- _Document text_
Doctors are understood to be among the experts called on to convey citizens’ health needs to the expert committee drawing up vehicle restrictions on key road arteries.

“Here is a chance to put together things that have a real effect,” Geir Endregard of the Astma og Allergi Forbund (Asthma and Allergy Association) told broadcaster NRK.

“(Diesel engines) are the big bad wolf when it comes to air quality,” he said.

The city experimented with closing its streets to diesel emissions in February 2011, when the last digits on licence plates determined whether a vehicle could enter the city on days when the air was “acutely bad”.

This year, a number of actions are being considered: making all diesel-driven cars stay away; a ban on all personal cars burning diesel; no driving alone in a diesel-powered car and no heavy transport through the city.

- _Provided material_
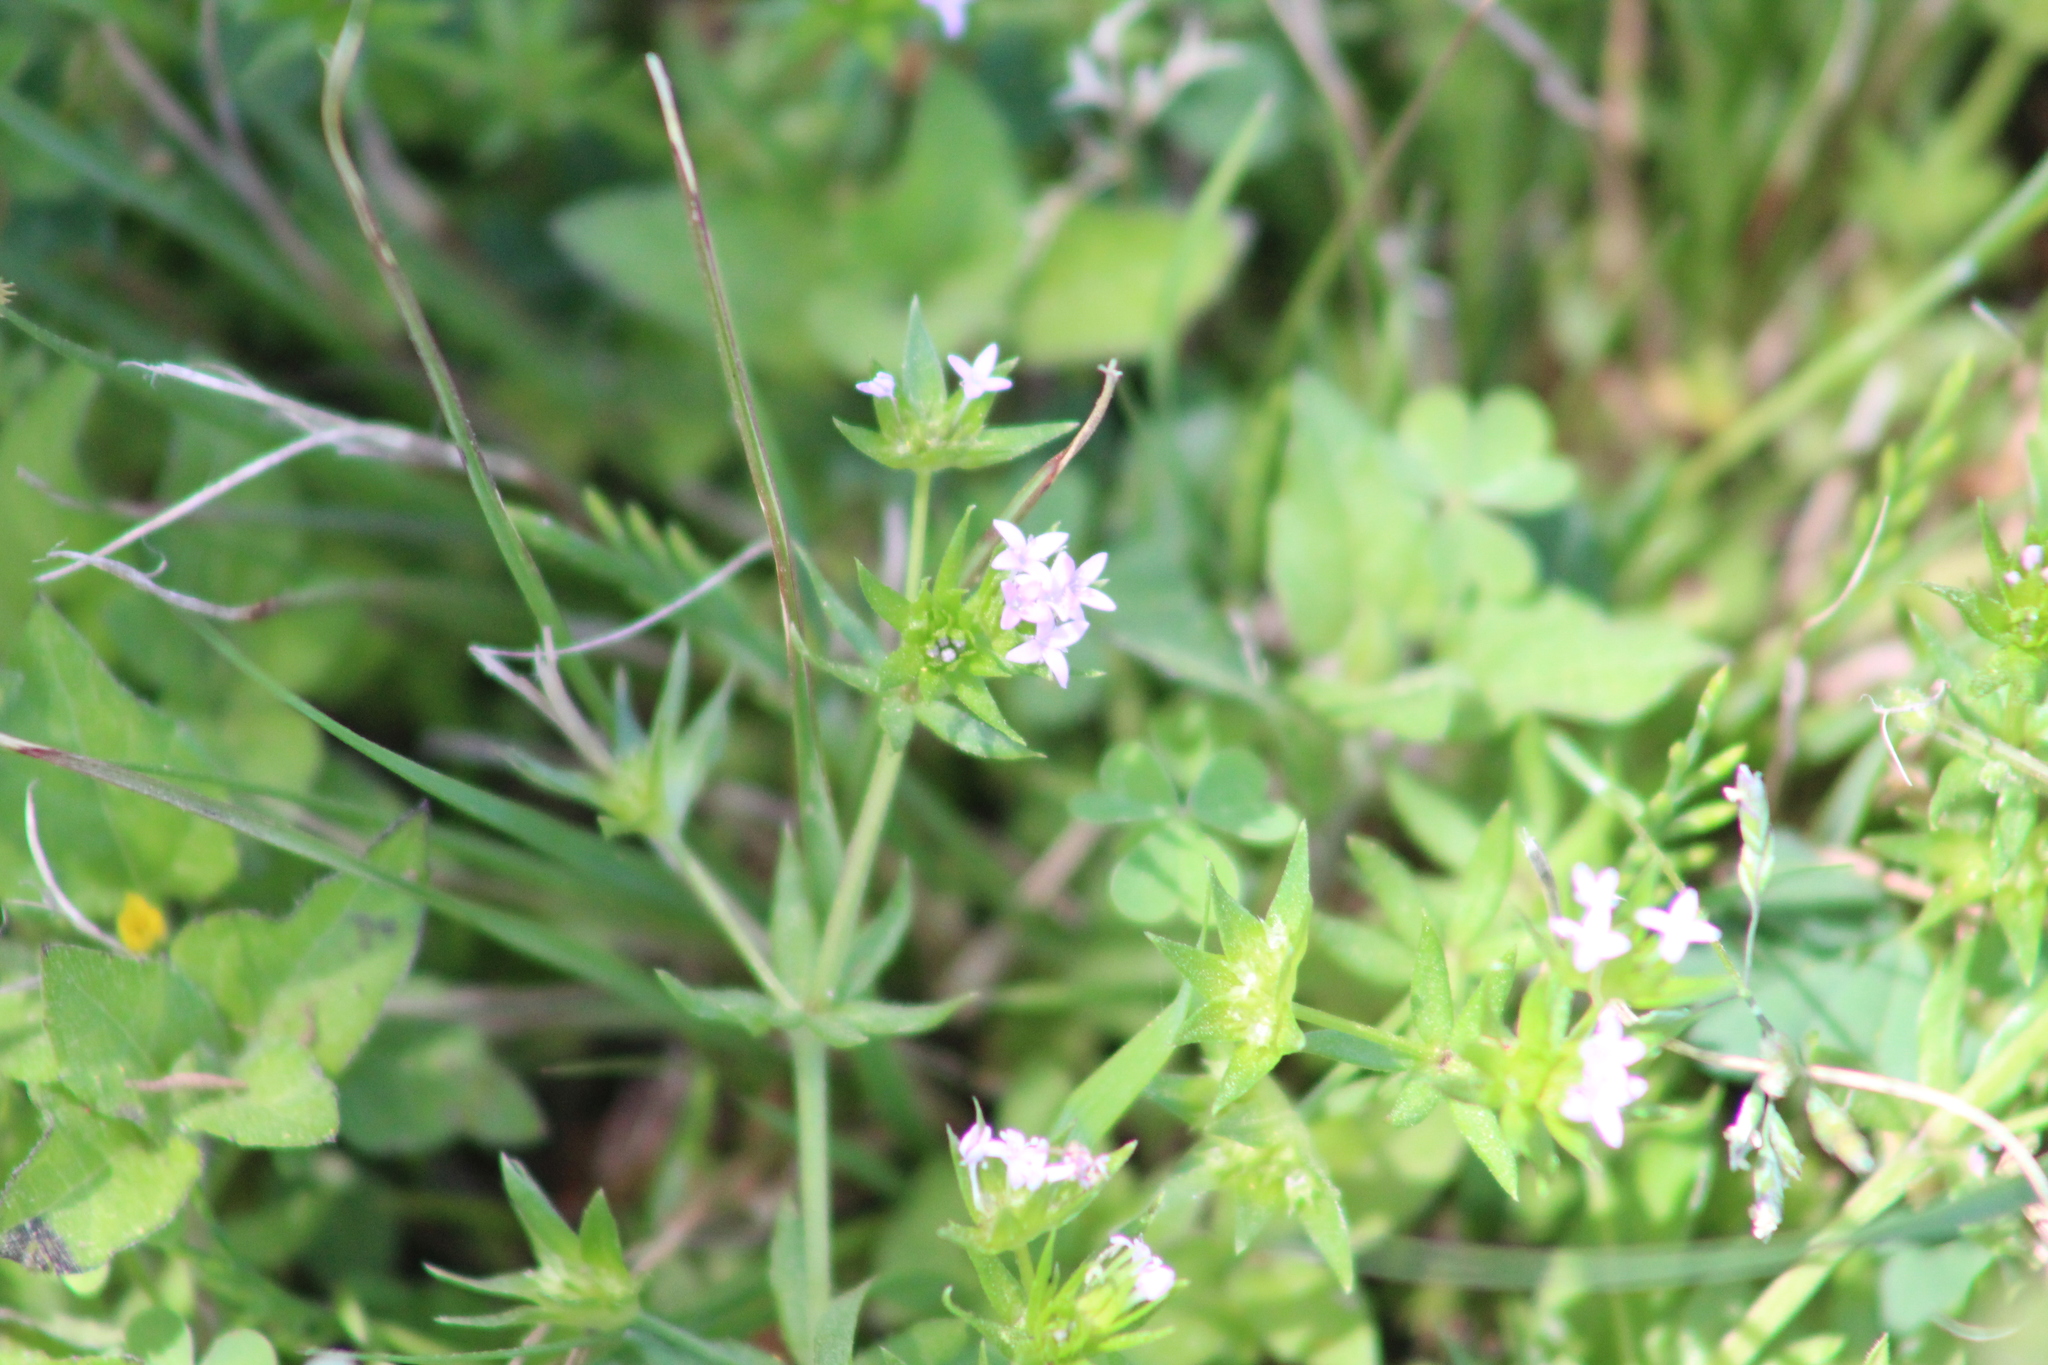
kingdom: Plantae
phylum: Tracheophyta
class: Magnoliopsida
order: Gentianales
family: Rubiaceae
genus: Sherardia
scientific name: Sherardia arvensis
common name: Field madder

- _Requests_
(a) In the article on diesel traffic restrictions, what decided whether a vehicle could enter the city during the February 2011 experiment?
(b) Please extend the article on diesel traffic restrictions past its final sentence.
The entries are separate material with no connection to the article on diesel traffic restrictions.

- _Results_
(a) The last digits on its license plate decided it.

(b)
In the lead-up to a ban next winter, southern Norway’s chronically late rail and overburdened buses and trams will have to expand services, and it is uncertain whether managers will cope. There is too little time to expand the number of parking spots at suburban train stops for an experiment this winter, but the licence plate numbers game is seen coming into play again as heavy, frozen mists laden with pollutants again seize the city.

Nitrogen-oxide, a formidable ozone killer and the curse of the shipping industry, has increased in concentration over Oslo in the days since particle filters were introduced for diesel motors.

Sagedal said her driver organization, NAF, understands the link between diesel motors and health, “but a ban on diesel driving in winter is the worst solution”. She told NRK trying to improve public transport solutions first was the right move.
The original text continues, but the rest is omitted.